We also performed orthologous sequences/clusters’ search as a way of validating the genome annotation process using the Orthovenn tool (Wang et al. 2015). There are a total of 8413 clusters which have 76,424 (data not shown) gene sequences shared among all five plant genomes compared, and we were able to find orthologous sequences in Arabidopsis (64), Rice (58), Maize (87), and tomato (776) genomes. We were unable to include mint genome for this analysis due to lack of protein sequences. Tomato shares the largest number of genes with lavender among the plants compared. A search for orthologous sequences containing terpene synthase genes resulted in 20 orthologous clusters divided into characterized and uncharacterized TPS genes. Orthologous sequences for S-linalool synthase gene are presented in all plants and have three copies in tomato genome, one more than lavender. Interestingly, R-linalool synthase is absent in rice and maize, and has a single copy in the tomato genome, one less than lavender (supplementary Table S2). Among the uncharacterized TPS genes, the genes for ent-copalyl diphosphate synthase and solanesyl diphosphate synthase are shared among all plants. The other three genes [cis-abienol synthase, gamma-cadinene synthase, and (+)-epi-alpha-bisabolol synthase] is presented only in lavender (supplementary Table S2).

Conclusion

In conclusion, the lavender genome assembly reported here represents the first relatively complete high-quality draft genome. The initial analysis of the genome sequences reveals a genome optimized for EO production by having large copy numbers of many EO pathway genes and genes unique to EO-producing plants. Future work may involve the estimation of the level of genome heterozygosity, identification of any genome duplication events during the course of the plant’s evolution, closing of the gaps in the draft assembly using long sequencing platforms, and optical mapping technologies to map the genome sequences to their chromosomal locations. Given the economic status of lavender and its applications of EOs in many industries, the lavender draft genome sequences can serve as a significant genomics resource for the lavender research communities.
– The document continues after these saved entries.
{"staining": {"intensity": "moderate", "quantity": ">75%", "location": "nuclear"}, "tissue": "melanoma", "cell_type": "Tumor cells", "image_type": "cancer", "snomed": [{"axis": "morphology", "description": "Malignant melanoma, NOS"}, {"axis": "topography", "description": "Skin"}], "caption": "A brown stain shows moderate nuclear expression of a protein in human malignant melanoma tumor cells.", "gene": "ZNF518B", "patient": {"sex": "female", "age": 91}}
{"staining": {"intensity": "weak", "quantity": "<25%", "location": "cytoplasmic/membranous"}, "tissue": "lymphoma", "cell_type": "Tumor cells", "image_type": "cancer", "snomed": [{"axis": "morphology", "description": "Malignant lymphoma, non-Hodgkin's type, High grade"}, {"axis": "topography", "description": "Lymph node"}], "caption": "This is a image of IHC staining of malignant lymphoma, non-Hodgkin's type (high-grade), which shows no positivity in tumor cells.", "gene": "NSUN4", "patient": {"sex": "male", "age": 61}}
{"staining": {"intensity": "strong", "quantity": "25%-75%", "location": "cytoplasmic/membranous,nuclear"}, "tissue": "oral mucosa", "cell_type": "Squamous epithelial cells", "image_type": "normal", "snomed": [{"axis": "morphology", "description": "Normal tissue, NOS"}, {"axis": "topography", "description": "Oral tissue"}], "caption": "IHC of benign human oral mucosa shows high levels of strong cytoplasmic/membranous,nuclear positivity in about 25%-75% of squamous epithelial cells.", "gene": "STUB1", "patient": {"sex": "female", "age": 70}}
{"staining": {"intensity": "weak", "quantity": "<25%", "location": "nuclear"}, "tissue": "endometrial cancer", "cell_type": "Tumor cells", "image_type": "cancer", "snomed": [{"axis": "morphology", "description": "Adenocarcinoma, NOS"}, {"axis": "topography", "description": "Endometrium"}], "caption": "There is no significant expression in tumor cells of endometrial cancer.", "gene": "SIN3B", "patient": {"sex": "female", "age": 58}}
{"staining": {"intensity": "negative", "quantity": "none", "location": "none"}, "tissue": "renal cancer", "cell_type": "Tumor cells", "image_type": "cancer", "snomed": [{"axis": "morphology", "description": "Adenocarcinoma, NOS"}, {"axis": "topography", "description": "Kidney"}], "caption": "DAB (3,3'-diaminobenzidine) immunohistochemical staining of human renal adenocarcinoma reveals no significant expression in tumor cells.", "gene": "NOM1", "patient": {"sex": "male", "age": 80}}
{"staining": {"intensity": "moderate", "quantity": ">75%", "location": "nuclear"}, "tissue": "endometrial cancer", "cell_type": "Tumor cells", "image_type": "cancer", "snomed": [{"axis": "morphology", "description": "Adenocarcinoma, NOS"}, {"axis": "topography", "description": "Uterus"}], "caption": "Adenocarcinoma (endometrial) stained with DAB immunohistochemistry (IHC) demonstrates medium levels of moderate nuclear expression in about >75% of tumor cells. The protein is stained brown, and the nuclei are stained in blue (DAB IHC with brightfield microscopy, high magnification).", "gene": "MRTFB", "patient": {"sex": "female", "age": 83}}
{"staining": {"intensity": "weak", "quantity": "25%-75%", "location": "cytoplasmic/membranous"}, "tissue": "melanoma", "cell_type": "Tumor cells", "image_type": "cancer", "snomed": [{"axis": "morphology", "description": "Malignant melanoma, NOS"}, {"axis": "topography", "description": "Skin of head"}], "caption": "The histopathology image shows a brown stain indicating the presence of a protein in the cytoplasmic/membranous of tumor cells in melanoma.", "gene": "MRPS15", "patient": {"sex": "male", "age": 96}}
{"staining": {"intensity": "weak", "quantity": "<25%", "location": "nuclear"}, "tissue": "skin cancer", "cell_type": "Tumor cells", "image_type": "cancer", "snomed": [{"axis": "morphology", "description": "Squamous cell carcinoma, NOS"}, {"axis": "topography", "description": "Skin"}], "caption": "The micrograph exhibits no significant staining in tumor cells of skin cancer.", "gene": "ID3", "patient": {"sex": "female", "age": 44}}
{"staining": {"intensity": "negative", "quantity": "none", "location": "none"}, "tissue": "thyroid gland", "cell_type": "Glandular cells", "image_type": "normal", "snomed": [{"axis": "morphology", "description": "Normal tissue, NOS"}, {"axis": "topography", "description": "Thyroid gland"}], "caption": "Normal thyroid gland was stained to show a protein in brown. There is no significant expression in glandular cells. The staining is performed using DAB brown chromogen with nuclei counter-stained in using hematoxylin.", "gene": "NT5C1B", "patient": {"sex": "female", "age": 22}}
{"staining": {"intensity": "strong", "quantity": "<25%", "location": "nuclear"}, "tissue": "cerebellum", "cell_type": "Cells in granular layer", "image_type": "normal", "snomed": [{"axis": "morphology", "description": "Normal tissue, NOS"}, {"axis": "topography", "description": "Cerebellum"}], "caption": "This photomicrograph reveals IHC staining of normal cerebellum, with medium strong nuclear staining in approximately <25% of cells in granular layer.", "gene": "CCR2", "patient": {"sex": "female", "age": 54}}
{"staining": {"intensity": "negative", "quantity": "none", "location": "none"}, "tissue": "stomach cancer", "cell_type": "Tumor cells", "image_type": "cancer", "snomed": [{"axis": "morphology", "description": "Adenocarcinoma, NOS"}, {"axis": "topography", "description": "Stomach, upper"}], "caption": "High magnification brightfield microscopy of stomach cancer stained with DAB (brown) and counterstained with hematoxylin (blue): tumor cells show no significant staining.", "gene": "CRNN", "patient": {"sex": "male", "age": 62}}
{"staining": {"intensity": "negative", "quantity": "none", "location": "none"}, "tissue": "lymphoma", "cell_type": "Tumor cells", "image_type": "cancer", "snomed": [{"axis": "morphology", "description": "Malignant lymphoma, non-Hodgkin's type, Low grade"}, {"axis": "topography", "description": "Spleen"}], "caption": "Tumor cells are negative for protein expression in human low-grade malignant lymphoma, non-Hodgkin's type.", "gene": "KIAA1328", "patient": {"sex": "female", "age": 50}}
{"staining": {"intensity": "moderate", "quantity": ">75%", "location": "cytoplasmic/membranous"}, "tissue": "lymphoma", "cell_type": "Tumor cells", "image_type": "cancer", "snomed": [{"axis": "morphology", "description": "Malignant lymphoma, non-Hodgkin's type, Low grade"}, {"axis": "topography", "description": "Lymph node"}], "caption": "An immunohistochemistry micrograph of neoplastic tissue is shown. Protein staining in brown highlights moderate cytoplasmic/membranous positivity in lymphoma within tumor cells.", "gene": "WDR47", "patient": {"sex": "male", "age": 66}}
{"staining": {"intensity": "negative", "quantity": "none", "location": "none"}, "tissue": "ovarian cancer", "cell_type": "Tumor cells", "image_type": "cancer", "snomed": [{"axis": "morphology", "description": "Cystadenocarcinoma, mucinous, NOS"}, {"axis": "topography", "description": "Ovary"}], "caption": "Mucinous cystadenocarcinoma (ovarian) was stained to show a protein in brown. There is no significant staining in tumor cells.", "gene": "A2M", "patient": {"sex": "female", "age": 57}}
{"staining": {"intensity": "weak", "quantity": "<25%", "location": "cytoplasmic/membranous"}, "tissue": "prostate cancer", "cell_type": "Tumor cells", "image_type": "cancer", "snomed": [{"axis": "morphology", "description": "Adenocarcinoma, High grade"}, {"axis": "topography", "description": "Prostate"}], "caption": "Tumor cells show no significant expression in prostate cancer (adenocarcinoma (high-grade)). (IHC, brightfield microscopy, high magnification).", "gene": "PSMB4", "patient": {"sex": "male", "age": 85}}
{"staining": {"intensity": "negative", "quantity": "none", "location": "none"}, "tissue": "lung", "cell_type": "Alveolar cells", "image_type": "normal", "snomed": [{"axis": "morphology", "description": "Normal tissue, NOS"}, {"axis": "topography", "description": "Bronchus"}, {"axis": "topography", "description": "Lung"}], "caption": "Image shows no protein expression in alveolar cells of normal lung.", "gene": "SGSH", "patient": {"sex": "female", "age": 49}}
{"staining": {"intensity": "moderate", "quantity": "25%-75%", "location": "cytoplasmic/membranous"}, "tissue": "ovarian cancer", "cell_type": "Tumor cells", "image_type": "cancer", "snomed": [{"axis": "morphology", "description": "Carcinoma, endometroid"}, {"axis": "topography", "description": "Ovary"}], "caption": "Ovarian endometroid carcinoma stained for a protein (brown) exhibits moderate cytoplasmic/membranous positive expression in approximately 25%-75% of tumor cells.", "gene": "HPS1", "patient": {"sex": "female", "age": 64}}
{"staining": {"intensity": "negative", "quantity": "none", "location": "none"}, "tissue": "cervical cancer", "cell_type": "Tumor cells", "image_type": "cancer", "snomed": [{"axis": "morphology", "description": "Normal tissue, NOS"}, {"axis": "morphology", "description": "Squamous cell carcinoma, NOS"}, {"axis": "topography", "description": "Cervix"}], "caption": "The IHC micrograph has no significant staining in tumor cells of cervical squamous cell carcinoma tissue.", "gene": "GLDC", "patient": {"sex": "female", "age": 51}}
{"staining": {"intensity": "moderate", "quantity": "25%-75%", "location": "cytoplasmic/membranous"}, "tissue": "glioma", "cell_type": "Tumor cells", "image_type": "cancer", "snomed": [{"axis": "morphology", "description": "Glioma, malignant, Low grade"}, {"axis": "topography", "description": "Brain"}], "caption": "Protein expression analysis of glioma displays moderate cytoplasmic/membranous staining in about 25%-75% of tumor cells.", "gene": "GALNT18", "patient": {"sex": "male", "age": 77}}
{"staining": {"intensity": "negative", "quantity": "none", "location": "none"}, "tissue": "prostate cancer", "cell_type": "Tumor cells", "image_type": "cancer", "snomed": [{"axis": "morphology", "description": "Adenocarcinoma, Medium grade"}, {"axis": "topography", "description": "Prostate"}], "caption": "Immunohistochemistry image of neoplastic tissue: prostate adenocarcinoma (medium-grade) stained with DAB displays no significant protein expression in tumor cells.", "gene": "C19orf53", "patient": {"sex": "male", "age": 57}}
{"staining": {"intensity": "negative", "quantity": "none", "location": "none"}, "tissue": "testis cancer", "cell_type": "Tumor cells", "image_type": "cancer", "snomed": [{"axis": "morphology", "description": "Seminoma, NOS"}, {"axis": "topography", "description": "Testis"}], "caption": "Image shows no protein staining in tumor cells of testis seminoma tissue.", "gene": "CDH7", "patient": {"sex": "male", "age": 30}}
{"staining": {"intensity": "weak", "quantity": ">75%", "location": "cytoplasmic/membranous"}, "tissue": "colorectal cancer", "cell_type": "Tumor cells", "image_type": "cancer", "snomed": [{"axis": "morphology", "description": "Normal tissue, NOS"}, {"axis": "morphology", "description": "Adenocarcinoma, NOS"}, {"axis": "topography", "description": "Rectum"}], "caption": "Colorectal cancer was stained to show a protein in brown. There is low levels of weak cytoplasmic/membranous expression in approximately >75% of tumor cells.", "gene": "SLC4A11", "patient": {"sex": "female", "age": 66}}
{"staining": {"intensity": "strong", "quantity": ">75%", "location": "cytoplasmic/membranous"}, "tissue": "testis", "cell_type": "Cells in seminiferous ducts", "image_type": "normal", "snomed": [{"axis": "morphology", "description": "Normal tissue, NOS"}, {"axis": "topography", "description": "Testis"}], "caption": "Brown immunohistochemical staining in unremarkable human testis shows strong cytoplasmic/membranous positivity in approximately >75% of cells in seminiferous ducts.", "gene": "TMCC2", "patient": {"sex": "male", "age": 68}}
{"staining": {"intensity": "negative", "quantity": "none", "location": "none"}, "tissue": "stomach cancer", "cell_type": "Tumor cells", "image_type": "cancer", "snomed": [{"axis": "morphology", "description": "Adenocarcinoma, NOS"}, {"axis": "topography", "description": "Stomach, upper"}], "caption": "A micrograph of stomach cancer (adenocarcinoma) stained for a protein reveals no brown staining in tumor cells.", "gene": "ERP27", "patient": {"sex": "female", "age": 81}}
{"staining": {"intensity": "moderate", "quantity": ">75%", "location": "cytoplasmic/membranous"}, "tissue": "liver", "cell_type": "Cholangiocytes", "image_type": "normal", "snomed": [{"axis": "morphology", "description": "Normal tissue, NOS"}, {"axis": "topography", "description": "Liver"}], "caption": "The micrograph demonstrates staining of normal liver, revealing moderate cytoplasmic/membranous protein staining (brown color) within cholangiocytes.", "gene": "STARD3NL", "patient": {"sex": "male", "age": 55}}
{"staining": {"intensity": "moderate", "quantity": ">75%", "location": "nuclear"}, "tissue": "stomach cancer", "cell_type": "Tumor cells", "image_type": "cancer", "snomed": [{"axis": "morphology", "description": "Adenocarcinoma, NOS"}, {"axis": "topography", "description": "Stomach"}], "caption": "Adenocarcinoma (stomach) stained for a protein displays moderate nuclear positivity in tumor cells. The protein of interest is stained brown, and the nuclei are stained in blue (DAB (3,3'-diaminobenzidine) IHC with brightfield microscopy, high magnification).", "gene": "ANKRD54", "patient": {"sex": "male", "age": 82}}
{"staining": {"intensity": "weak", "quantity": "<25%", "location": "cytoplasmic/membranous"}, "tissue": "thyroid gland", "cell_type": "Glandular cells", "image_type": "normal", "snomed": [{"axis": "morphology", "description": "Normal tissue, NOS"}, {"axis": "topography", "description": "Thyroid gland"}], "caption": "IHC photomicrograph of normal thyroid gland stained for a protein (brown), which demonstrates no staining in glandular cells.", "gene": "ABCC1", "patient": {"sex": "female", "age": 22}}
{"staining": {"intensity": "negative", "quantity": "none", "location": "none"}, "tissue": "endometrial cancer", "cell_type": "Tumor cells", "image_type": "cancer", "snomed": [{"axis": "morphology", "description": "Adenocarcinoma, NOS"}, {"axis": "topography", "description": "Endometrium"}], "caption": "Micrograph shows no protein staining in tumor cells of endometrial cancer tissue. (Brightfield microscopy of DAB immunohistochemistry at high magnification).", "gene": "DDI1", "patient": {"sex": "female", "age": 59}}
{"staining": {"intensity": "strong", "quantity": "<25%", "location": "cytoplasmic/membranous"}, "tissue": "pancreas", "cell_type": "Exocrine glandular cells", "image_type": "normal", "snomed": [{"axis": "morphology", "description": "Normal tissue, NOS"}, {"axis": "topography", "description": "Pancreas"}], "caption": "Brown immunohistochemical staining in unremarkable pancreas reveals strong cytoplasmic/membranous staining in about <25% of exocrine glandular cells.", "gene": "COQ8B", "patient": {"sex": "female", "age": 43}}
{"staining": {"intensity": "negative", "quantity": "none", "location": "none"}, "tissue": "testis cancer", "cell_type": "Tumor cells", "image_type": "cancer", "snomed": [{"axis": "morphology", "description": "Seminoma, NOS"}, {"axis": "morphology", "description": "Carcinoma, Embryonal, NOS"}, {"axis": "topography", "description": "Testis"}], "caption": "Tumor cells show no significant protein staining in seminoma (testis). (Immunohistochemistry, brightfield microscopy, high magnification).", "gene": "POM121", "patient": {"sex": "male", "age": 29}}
Author contribution statement

SSM and PL designed and funded the research. SSM, AMA and LSS prepared gDNA for sequencing and provided ESTs and transcriptome sequences used in annotating the draft assembly. RPNM and PL conducted bioinformatics work to generate the draft genome assembly and annotate it. RPNM, PL and SSM prepared the manuscript. All authors read and approved the manuscript.